その他にも油日には、甲賀五十三家の名と同じ城跡がたくさんあります。全部巡るのは大変ですが。

殿山城跡

和田城の近くにある殿山城跡にも訪れました。が、

こちらも和田城のように杉林と雑草のほかは、何もありませんでした。数百年前に廃城となった中世の山城なので仕方ありません。とは言っても杉は、家や船などの大きな物から日用品、ご飯やお風呂を炊く燃料にまで利用できる大事な樹なので、大量に植林されていたと思われます。

JR西日本 甲賀駅

JR油日駅の一つ隣にある「甲賀駅」。訪れた人が真っ先に気付いて驚く事。「こうがでは無くこうかと読むんだ〜」。甲賀忍者の読みでそう覚えちゃっていましたが。
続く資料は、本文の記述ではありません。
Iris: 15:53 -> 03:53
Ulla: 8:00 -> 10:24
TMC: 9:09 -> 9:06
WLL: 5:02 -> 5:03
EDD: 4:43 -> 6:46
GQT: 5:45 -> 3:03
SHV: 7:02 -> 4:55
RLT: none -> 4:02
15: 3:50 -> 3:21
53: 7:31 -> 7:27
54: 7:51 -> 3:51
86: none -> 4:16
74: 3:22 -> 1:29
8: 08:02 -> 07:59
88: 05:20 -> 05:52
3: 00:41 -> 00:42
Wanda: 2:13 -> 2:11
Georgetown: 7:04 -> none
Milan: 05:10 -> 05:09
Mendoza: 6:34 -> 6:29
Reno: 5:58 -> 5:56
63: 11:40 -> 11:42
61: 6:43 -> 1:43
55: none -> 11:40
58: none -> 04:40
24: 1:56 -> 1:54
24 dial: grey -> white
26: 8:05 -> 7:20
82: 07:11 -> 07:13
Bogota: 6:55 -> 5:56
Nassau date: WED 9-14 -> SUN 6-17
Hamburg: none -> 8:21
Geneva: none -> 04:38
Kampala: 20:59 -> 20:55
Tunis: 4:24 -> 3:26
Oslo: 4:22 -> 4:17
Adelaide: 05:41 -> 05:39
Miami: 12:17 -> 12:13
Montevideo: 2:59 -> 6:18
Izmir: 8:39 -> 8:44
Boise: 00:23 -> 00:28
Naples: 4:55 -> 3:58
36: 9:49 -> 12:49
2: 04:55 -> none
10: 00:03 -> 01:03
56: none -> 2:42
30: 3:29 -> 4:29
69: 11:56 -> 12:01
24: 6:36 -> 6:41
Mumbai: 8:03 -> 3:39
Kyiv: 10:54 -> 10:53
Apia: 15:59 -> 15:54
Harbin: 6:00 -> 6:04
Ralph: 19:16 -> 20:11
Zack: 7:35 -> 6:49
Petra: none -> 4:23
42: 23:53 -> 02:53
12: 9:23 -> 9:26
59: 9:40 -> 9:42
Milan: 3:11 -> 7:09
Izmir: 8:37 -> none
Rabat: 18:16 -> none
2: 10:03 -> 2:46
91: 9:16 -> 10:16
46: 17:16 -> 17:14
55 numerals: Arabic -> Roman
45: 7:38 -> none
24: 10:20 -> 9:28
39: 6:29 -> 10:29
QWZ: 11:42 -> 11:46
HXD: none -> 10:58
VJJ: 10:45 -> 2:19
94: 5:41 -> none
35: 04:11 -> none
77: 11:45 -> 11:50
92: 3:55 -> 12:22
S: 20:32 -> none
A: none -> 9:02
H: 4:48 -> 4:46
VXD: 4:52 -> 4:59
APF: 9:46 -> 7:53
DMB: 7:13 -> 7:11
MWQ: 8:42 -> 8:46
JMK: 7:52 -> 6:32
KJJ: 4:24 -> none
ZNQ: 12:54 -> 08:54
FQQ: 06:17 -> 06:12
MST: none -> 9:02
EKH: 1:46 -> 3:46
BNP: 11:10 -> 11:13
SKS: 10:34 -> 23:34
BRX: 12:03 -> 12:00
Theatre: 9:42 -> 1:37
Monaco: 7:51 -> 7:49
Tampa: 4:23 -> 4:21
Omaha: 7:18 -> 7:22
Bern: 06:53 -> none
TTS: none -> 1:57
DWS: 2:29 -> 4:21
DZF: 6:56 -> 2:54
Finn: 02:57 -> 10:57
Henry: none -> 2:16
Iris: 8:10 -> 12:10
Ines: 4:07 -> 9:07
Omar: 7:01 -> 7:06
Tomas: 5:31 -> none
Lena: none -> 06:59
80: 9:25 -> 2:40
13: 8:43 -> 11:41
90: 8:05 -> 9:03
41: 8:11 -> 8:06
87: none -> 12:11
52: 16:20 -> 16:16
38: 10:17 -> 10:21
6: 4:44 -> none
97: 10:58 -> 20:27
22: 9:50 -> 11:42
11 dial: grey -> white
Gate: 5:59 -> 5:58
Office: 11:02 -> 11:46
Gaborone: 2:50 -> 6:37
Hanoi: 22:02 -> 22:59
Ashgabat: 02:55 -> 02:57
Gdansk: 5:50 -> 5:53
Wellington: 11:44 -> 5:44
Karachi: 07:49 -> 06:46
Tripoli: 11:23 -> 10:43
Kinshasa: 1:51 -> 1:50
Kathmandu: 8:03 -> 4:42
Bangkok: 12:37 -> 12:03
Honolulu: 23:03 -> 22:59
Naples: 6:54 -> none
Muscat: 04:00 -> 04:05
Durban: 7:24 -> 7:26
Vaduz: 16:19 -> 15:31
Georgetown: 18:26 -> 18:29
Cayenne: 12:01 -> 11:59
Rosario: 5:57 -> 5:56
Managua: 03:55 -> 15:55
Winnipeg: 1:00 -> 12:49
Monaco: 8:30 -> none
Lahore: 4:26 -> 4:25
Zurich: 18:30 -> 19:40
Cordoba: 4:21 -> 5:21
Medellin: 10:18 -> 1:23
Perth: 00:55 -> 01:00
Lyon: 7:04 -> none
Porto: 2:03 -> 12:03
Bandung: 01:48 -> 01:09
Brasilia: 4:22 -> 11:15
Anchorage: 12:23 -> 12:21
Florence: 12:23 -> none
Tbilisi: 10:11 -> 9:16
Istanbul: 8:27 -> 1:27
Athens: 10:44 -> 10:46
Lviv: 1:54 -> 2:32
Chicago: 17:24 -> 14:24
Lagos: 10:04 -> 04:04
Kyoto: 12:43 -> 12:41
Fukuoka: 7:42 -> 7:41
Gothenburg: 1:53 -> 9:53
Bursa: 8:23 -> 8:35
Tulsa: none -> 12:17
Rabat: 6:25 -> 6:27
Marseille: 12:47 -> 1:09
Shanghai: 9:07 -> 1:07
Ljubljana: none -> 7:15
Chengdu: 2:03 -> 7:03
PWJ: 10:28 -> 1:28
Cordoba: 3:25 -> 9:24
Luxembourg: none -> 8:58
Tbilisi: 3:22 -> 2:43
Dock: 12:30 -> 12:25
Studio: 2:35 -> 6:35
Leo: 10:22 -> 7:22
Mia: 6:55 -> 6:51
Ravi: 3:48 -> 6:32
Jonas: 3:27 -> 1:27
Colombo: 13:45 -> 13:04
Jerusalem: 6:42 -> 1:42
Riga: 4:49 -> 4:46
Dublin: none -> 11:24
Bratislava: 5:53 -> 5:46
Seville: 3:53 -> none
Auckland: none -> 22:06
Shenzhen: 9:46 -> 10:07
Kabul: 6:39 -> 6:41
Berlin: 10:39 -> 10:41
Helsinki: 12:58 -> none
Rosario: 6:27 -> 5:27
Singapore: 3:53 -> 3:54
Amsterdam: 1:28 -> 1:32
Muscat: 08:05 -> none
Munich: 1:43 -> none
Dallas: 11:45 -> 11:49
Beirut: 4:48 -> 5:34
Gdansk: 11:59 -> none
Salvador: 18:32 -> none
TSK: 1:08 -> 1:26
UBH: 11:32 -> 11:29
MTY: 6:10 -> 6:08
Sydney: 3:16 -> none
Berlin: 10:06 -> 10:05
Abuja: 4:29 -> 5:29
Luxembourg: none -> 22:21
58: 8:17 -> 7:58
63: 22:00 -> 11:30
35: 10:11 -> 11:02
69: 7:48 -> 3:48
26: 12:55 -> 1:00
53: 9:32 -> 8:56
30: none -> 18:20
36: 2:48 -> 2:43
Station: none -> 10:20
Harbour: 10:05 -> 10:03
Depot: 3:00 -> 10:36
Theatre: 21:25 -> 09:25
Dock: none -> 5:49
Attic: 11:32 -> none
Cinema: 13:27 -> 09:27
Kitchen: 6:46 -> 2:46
駅舎も日本家屋をイメージさせる屋根がついています。甲賀ですからもちろん駅舎の中には

忍者がいっぱいいます。

天井から現れる曲者写真が撮れるフォトスポットですね。

中の通路も襖の廊下と手裏剣がイメージしてあり、天井にも忍者がいるようです。凝ってますね。

備え付けの自販機にも忍者がいますよ。忍者の里ですからね。

(りん)・兵(ぴょう)・闘(とう)・者(しゃ)・皆(かい)・陣(じん)・烈(れつ)・在(ざい)・前(ぜん)

自販機には「忍者の呪文 九字護身法」が書いてあります。この呪文を唱え、任務や戦いの前に気持ちを落ち着かせたと言います。